* **What the task requires**:
Reproduce the lines below, substituting "startOffset" for every occurrence of "offsetDistance" and leaving everything else unchanged. Omit the pictures from your answer.

(Data listing)

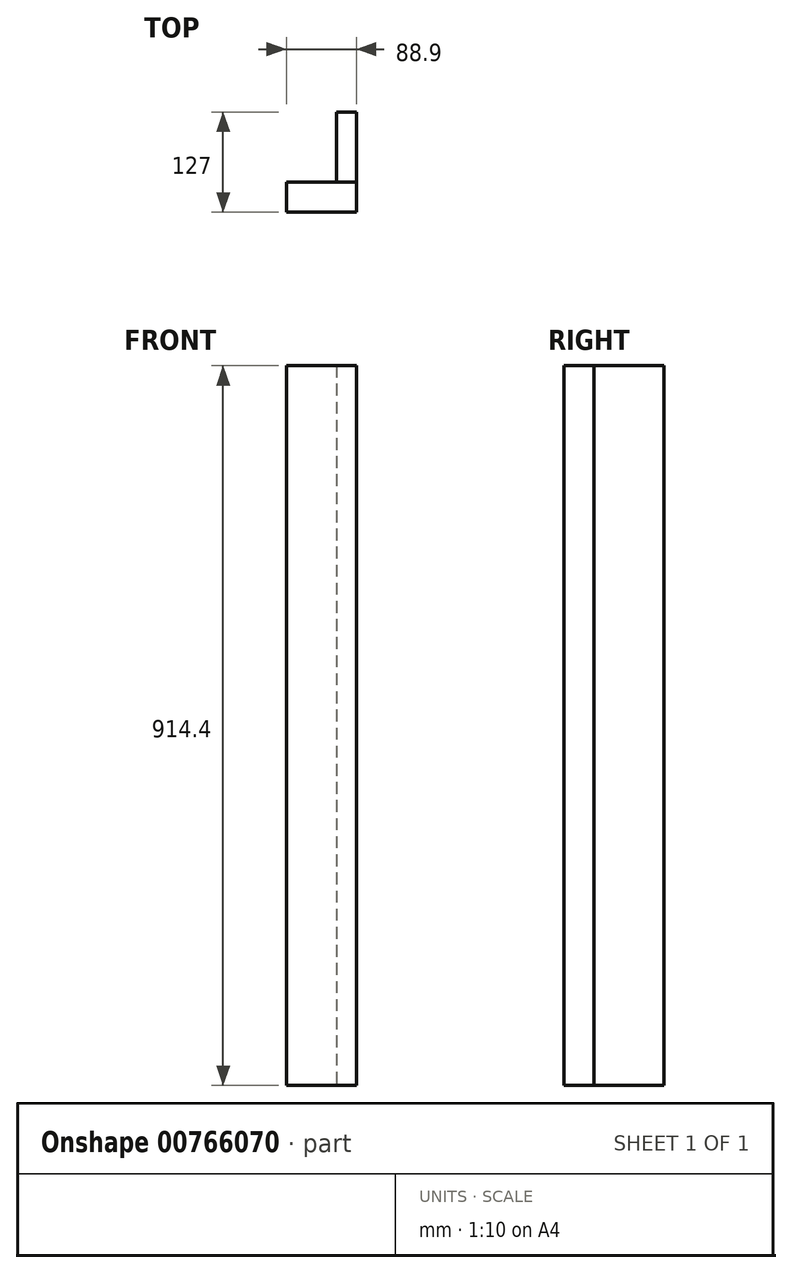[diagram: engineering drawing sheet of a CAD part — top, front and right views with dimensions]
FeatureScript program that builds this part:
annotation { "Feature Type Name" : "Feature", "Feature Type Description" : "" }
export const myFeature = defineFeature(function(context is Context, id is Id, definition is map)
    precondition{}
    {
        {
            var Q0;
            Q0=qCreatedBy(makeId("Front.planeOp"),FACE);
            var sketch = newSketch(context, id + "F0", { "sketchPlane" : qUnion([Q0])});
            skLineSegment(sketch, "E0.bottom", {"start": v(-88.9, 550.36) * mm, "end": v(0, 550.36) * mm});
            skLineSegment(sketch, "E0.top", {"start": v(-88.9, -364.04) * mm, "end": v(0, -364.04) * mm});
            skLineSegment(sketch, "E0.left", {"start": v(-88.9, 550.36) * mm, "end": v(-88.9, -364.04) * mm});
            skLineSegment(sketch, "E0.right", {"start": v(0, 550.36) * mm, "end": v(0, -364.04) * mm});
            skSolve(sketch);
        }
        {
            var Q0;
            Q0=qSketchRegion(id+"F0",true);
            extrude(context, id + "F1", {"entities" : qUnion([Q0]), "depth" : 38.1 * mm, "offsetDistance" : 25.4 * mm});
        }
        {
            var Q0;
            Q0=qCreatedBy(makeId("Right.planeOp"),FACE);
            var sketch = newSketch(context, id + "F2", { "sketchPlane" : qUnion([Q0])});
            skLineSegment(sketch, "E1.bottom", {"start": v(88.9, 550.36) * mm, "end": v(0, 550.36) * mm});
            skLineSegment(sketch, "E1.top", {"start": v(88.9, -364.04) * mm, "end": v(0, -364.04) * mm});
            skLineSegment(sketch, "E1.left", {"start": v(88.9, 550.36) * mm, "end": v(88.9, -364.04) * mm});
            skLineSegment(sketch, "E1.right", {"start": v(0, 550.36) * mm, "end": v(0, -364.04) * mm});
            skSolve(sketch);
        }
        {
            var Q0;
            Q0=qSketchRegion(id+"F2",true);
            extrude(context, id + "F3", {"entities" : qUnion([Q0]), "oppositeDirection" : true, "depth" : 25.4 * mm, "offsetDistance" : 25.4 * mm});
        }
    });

* **Expected answer**:
[diagram: engineering drawing sheet of a CAD part — top, front and right views with dimensions]
FeatureScript program that builds this part:
annotation { "Feature Type Name" : "Feature", "Feature Type Description" : "" }
export const myFeature = defineFeature(function(context is Context, id is Id, definition is map)
    precondition{}
    {
        {
            var Q0;
            Q0=qCreatedBy(makeId("Front.planeOp"),FACE);
            var sketch = newSketch(context, id + "F0", { "sketchPlane" : qUnion([Q0])});
            skLineSegment(sketch, "E0.bottom", {"start": v(-88.9, 550.36) * mm, "end": v(0, 550.36) * mm});
            skLineSegment(sketch, "E0.top", {"start": v(-88.9, -364.04) * mm, "end": v(0, -364.04) * mm});
            skLineSegment(sketch, "E0.left", {"start": v(-88.9, 550.36) * mm, "end": v(-88.9, -364.04) * mm});
            skLineSegment(sketch, "E0.right", {"start": v(0, 550.36) * mm, "end": v(0, -364.04) * mm});
            skSolve(sketch);
        }
        {
            var Q0;
            Q0=qSketchRegion(id+"F0",true);
            extrude(context, id + "F1", {"entities" : qUnion([Q0]), "depth" : 38.1 * mm, "startOffset" : 25.4 * mm});
        }
        {
            var Q0;
            Q0=qCreatedBy(makeId("Right.planeOp"),FACE);
            var sketch = newSketch(context, id + "F2", { "sketchPlane" : qUnion([Q0])});
            skLineSegment(sketch, "E1.bottom", {"start": v(88.9, 550.36) * mm, "end": v(0, 550.36) * mm});
            skLineSegment(sketch, "E1.top", {"start": v(88.9, -364.04) * mm, "end": v(0, -364.04) * mm});
            skLineSegment(sketch, "E1.left", {"start": v(88.9, 550.36) * mm, "end": v(88.9, -364.04) * mm});
            skLineSegment(sketch, "E1.right", {"start": v(0, 550.36) * mm, "end": v(0, -364.04) * mm});
            skSolve(sketch);
        }
        {
            var Q0;
            Q0=qSketchRegion(id+"F2",true);
            extrude(context, id + "F3", {"entities" : qUnion([Q0]), "oppositeDirection" : true, "depth" : 25.4 * mm, "startOffset" : 25.4 * mm});
        }
    });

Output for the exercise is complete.